--- Task instructions ---
Search the records below for the string "carry" and copy each line where it turns up.
*** Opening Given information ***
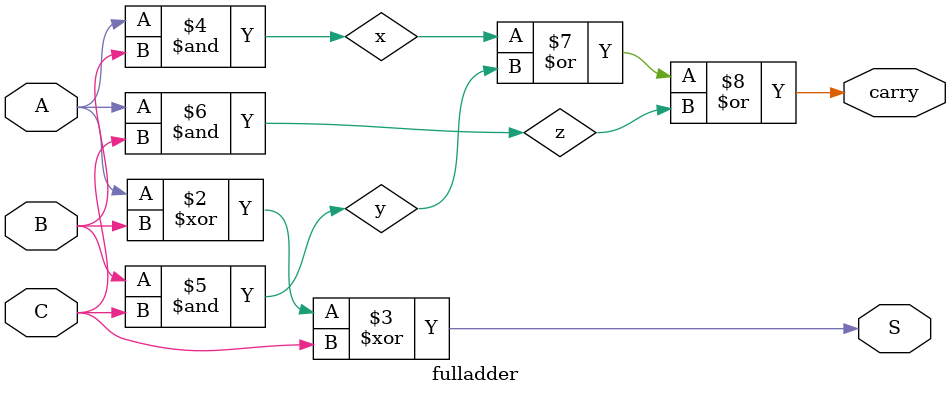
<source format=v>
module fulladder(A,B,C,S,carry);
  input A,B,C;
  output reg S,carry;
  reg x,y,z;
  always @(A,B,C)
    begin
      S=A^B^C;
      x=A&B;
      y=B&C;
      z=A&C;
      carry=x|y|z;
    end
endmodule

</source>
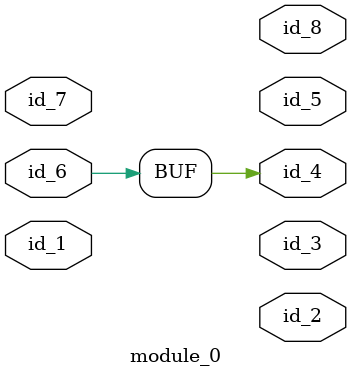
<source format=v>
module module_0 (
    id_1,
    id_2,
    id_3,
    id_4,
    id_5,
    id_6,
    id_7,
    id_8
);
  output id_8;
  input id_7;
  input id_6;
  output id_5;
  output id_4;
  output id_3;
  output id_2;
  inout id_1;
  assign id_4 = id_6;
endmodule

</source>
*** Closing Given information ***
--- Answer to this task ---
module fulladder(A,B,C,S,carry);
  output reg S,carry;
      carry=x|y|z;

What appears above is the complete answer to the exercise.